In Asia, too, we hear of difficulties with young churches wherever there has been much emphasis on evangelism and very little on subsequent instruction. Where this is lacking churches are vulnerable to breakdown or to conquest by secularism and syncretism.
In the United States, though, evangelical Christians may think that all this is certainly not their problem and that they have all the theology they need. This may be a serious temptation to self-deceit. It may understandably arise from the fact that U. S. evangelicals often have their own church life and educational institutions right through all levels and so can afford something like a separate Christian culture.
But there are questions that keep coming up. Princeton once was a fortress of orthodoxy. What does it teach today? What happened to the World Student Christian Federation and International Missionary Council? Weren’t they both originally alive with evangelical conviction? Why do so many evangelical foundations after some time go the way of disease and decay? Some of the large denominations in the United States now have these problems.
The truth is that no one can simply keep out alien ideas from college or church in the long run. We are living in an age of almost atmospheric atheism, and seminaries cannot be turned into airtight tanks. There is ever that inborn tendency inside man toward moral autonomy and secularism. The challenge cannot be ignored; it must be answered, and that is part of the task of theology. A church is out-thought before it is out-fought.

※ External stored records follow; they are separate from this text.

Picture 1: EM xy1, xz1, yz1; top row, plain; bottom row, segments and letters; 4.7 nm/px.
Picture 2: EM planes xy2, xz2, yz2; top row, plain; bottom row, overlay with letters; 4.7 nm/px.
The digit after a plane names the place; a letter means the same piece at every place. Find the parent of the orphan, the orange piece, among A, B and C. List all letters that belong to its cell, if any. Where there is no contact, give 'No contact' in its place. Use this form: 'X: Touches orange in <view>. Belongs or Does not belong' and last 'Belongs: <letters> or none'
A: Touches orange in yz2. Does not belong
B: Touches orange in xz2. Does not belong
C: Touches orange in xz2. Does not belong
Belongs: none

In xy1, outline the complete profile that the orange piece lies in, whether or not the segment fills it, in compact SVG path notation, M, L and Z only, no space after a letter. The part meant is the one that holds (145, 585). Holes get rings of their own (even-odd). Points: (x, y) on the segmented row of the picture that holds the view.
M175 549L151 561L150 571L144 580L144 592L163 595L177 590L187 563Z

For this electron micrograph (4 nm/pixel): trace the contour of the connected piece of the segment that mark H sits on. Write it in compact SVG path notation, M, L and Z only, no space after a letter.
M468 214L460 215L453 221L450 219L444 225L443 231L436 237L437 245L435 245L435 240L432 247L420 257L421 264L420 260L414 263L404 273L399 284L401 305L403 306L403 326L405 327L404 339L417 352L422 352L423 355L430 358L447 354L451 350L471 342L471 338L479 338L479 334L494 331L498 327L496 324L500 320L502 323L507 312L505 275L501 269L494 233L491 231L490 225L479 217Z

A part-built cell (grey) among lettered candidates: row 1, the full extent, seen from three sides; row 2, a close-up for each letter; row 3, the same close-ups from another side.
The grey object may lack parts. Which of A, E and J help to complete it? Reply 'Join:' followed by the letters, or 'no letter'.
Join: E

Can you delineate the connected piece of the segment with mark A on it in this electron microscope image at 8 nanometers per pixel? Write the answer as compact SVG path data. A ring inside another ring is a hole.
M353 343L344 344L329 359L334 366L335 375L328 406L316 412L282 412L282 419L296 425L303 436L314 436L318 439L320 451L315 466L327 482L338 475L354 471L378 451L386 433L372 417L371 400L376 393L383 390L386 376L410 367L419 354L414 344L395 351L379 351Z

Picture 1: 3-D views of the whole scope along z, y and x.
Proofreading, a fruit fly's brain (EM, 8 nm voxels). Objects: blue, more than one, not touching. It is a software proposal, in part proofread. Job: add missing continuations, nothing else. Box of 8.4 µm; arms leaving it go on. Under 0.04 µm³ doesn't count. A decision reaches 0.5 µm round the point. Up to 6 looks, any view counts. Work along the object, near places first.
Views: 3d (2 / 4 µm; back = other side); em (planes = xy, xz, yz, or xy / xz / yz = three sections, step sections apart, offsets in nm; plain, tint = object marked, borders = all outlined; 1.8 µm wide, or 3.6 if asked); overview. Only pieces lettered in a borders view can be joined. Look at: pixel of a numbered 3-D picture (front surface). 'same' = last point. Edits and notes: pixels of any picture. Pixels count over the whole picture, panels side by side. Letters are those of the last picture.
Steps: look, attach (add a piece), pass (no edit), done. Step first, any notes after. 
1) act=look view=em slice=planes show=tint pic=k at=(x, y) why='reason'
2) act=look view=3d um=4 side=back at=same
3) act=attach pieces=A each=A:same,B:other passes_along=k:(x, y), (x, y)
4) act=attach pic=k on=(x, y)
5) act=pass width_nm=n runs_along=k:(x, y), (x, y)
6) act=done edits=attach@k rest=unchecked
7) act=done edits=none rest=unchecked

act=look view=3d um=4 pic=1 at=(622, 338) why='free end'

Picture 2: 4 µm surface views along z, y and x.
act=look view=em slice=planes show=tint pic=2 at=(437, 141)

Of course there is today much substantial teaching and literature in the field of evangelical Bible exegesis. There is conspicuously less in dogmatics and ethics. But systematic theology has the habit of setting the tone for theology and the church. The many reprints of older works of systematic theology in the United States, grateful as we are for them, nevertheless signal a serious lack and the dire need for an up-to-date presentation of biblical truths. As long as there is no public, living, evangelical alternative in theology, evangelical churches may win new believers, but they will continue to lose some of the best of their own sons and daughters. A Christian’s head cannot remain empty.
All those who are committed to Holy Scripture and will seek their answers there must quickly find their way back to full theological consciousness. We need an equilibrium of evangelism and teaching. Especially those working in the field of mission and evangelism are duty-bound to see that those who have found faith will also receive further instruction.
A church without theology has no answer to the challenge of today’s ideologies, to Marxism, Freudianism, secular humanism, and a host of others. Such a church will surely come to see the sad moment of mourning: “Those that I have swaddled and brought up hath mine enemy consumed” (Lam. 2:22). Some of the theological educators at Lausanne who proudly pronounced they were mainly interested in methodology might well ponder their purposes again, not just their means.
This is, moreover, a strange moment of stillness in the torrents of theology. The great teachers of a past generation have gone, and it is not yet decided which turn theology will take. Here, too, there are large opportunities before us. There could indeed come a renaissance of evangelical theology. But it will certainly take hard work and the combined efforts of all who see the task set before them.—KLAUS BOCKMÜHL, professor at the St. Chrischona Pastors’ Training Institute, Basel, Switzerland.